Just a few brief thoughts today on the new administration.
We'll start first with the old; at least the old way of thinking. There are still thousands of National Guard troops in and around our nation's capitol. Some are starting to trickle back home, but many more remain for the short-term, protecting Congress as they go about their constitutional business.
In spite of everything - those soldiers are still at risk, maybe more so than the rest of us. But you'd think they could protect themselves first, in addition to protecting the capitol. The first rule of EMT, after all, is not to put yourself into any situation where you would become useless as a rescuer. So something like this remains troubling.
Coronavirus cases have jumped nearly fivefold over the last 10 days among troops deployed from across the country to the nation's capital, military officials said on Monday.
Almost 200 National Guard members have tested positive for COVID-19, the illness caused by the novel coronavirus, said Maj.
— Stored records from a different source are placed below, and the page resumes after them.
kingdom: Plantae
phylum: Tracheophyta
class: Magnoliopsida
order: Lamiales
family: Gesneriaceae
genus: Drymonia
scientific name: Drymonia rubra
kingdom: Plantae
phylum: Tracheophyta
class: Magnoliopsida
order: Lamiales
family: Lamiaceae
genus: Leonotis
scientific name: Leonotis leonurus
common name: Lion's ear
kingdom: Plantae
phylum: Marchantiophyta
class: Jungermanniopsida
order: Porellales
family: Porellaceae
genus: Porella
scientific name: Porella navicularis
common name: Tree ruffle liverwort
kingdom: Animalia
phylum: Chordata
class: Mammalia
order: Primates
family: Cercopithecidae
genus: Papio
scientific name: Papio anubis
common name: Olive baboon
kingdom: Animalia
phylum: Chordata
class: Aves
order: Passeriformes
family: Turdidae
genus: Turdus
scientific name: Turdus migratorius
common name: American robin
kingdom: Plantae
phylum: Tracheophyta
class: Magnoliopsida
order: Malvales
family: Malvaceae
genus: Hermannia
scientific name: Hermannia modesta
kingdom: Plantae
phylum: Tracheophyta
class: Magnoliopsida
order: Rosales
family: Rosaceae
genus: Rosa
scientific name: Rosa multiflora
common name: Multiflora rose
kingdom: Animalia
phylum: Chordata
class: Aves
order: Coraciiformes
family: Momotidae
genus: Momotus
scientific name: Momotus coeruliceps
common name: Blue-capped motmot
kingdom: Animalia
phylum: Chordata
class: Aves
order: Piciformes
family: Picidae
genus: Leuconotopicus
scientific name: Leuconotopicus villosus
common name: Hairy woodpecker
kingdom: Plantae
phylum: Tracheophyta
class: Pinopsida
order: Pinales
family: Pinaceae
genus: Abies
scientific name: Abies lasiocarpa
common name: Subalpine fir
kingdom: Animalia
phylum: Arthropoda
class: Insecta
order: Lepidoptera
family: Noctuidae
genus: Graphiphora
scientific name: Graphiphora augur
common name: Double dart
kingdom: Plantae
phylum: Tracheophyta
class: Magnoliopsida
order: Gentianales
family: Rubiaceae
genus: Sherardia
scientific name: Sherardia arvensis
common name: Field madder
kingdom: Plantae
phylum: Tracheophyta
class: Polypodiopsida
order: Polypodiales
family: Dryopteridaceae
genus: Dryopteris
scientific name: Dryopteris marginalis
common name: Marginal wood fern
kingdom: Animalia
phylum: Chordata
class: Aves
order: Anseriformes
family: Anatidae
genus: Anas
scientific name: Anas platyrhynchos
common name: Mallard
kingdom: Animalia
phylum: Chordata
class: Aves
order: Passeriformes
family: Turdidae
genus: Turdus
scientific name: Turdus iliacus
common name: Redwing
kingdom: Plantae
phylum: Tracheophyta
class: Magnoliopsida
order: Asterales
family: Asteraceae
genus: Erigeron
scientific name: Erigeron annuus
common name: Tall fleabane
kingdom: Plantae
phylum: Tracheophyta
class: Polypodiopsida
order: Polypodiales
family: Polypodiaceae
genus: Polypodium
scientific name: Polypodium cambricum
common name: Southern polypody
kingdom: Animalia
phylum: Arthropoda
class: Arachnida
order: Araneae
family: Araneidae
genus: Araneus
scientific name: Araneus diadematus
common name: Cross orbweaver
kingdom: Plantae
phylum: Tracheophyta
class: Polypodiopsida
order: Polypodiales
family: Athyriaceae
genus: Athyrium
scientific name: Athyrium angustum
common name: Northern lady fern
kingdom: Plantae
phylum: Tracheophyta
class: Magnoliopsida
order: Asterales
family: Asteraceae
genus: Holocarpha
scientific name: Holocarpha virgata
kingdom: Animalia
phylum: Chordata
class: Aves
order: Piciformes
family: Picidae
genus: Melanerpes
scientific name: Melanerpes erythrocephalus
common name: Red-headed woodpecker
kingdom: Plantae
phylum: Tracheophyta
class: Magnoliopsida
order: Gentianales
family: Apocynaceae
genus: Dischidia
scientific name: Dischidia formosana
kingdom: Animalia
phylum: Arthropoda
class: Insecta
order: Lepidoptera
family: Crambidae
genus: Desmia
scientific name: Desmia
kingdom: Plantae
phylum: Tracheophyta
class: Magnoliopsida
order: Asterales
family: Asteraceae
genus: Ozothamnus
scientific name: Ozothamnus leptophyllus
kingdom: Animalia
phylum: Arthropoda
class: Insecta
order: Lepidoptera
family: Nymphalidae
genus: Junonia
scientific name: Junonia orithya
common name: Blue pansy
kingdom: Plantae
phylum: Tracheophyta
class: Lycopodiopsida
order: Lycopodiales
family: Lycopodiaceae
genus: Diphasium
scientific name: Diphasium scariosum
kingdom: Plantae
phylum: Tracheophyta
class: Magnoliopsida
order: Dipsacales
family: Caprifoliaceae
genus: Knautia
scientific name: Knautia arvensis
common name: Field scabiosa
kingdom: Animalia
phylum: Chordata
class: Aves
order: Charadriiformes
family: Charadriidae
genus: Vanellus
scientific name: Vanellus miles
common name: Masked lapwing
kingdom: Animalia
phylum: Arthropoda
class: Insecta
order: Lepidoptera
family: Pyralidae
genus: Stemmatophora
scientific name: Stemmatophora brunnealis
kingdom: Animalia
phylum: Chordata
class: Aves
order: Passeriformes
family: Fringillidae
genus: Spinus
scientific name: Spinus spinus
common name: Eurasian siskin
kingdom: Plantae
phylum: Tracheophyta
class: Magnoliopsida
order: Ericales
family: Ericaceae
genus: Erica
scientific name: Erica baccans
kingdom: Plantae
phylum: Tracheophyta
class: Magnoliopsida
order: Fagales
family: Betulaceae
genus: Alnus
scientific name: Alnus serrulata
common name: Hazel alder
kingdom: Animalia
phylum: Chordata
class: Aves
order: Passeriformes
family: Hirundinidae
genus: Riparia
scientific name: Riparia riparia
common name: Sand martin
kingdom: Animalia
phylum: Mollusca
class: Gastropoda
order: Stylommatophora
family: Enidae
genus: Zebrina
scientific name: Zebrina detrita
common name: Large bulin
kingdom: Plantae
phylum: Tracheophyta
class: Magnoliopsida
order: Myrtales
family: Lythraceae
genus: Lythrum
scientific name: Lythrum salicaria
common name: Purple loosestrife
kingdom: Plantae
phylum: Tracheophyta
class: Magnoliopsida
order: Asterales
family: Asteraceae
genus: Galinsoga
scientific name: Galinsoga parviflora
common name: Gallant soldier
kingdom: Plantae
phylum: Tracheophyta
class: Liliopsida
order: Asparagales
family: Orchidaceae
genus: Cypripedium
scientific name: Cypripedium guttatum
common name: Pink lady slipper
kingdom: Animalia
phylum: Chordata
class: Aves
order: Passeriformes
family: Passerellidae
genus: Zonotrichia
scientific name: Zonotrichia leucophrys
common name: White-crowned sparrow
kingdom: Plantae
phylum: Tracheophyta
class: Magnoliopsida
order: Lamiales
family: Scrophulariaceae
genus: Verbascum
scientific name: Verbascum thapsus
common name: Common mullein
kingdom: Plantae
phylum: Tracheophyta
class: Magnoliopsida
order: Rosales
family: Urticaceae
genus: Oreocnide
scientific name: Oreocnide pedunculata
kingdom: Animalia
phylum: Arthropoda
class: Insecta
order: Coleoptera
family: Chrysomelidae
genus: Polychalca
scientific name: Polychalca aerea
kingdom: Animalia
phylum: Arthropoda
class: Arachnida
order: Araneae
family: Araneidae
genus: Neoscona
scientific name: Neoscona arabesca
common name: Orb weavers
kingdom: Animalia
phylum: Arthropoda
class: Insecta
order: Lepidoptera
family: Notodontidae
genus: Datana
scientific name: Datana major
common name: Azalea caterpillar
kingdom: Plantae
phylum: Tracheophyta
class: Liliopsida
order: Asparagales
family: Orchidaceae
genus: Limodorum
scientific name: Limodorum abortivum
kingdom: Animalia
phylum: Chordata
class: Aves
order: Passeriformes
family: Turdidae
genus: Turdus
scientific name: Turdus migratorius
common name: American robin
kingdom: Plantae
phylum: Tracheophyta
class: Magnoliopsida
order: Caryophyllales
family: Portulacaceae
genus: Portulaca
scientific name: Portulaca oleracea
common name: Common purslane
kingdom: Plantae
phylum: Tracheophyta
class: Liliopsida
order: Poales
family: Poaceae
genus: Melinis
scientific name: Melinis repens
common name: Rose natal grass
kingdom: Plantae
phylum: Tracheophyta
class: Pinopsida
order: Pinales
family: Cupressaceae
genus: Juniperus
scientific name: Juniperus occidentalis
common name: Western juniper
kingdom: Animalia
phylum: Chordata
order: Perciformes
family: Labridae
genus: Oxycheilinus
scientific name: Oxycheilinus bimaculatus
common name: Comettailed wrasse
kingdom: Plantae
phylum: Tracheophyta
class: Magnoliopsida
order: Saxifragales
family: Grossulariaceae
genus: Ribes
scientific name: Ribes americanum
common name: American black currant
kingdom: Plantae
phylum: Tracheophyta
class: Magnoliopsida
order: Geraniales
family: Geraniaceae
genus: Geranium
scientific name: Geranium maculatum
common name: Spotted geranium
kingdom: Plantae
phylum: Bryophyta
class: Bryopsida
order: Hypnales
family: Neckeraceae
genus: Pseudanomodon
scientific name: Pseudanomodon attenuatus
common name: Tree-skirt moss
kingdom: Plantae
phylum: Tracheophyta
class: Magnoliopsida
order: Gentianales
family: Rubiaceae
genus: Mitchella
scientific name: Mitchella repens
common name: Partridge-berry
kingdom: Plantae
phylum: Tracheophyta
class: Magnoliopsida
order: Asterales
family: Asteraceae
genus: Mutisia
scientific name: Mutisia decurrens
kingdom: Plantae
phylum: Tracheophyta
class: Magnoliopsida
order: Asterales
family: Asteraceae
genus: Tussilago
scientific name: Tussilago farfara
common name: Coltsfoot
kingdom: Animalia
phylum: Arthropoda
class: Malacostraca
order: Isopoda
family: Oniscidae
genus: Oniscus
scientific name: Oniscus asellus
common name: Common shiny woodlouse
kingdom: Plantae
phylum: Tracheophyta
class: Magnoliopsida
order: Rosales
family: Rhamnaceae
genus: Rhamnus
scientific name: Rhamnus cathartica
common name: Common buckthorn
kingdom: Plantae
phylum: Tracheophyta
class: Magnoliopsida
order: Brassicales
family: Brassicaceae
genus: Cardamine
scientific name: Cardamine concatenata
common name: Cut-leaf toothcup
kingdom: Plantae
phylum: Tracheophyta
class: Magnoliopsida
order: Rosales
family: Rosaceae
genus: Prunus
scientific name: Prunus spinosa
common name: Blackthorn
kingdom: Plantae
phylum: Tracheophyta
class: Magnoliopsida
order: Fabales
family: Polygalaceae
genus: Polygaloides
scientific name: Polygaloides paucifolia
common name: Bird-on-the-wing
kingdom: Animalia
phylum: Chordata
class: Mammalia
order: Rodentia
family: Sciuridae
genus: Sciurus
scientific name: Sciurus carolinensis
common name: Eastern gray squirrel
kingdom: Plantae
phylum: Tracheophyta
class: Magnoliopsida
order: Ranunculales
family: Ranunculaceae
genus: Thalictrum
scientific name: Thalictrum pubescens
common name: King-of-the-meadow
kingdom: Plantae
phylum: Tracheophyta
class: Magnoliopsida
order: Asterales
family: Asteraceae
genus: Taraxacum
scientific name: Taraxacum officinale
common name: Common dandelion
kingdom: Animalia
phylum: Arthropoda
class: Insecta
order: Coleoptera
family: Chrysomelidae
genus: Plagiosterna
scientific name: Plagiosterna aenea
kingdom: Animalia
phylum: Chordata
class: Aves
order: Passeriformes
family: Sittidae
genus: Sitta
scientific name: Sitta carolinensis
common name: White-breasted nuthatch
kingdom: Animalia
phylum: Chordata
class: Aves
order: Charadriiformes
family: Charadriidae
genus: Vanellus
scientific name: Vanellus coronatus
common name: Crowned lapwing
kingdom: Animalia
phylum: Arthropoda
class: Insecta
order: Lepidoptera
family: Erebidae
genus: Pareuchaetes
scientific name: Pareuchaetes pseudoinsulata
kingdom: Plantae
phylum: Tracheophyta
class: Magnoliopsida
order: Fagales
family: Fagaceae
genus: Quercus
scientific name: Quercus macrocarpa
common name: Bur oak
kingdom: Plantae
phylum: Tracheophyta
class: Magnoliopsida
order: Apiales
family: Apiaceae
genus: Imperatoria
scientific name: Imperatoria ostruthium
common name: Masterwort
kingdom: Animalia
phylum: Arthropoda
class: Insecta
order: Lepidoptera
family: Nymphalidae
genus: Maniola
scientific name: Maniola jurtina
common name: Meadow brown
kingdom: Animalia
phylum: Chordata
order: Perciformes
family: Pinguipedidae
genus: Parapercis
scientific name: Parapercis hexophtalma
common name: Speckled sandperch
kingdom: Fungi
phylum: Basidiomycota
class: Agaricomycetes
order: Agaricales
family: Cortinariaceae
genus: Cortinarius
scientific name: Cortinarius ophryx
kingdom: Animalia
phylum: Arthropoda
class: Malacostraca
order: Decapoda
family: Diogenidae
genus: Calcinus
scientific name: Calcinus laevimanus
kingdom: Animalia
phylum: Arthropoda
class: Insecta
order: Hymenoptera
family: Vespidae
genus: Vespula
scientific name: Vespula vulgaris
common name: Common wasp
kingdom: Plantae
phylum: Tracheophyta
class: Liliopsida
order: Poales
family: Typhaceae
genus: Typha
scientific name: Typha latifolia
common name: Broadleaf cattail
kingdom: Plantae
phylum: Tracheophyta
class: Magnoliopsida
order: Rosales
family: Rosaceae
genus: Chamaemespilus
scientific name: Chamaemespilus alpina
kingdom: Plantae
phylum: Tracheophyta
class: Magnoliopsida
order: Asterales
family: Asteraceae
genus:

Gen. William Walker, commander of the District of Columbia National Guard.
"I'm deeply troubled by the number," Walker said. Military.com reported the number of positive cases among Guard members in Washington, D.C. was 43 as of Jan. 15.
All Guard members who test positive are quarantined and won't return to their home states until they're fully recovered, Gen. Dan Hokanson, chief of the National Guard Bureau, said.
"We take every case seriously," he said.
Guard members who've been in close contact with those who test positive are also quarantined, but officials declined to provide the total number affected during a Monday press conference.
In less than three weeks, about 25,000 National Guard members from every state and territory have deployed to Washington, D.C. They were tasked with guarding the U.S. Capitol leading up to and following President Joe Biden's inauguration. Federal leaders requested the backup security after a mob of President Donald Trump supporters busted past U.S. Capitol Police officers on Jan. 6.
At least 120 people have been arrested following the siege. Five people, including a Capitol police officer, were killed that day.
The National Guard presence in Washington will decrease to about 7,000 by the end of the week, Hokanson said, but about 5,000 will remain until at least mid-March.
Still looking at coronavirus, it was reported yesterday that the US administered its 20 millionth dose of vaccine yesterday. Some three weeks after Trump promised to reach that mark. The new president's ambitious plan calls for 100 million doses in 100 days; you don't need me to do that math. It will require focus, determination, and probably lots of money.
Since our national priority has been the military since at least the Eisenhower administration, the new president could do something that would signal his focus.
Consider the aircraft carrier. The global symbol of American might - it costs about $6.5 million per day to operate one.
The United States currently has 11 "fleet carriers", with a daily price tag of $71.5 million.
Recalling six of those carriers for the duration of the vaccination effort would free up nearly $4b USD.
Imagine what could be done with that kind of financial resource?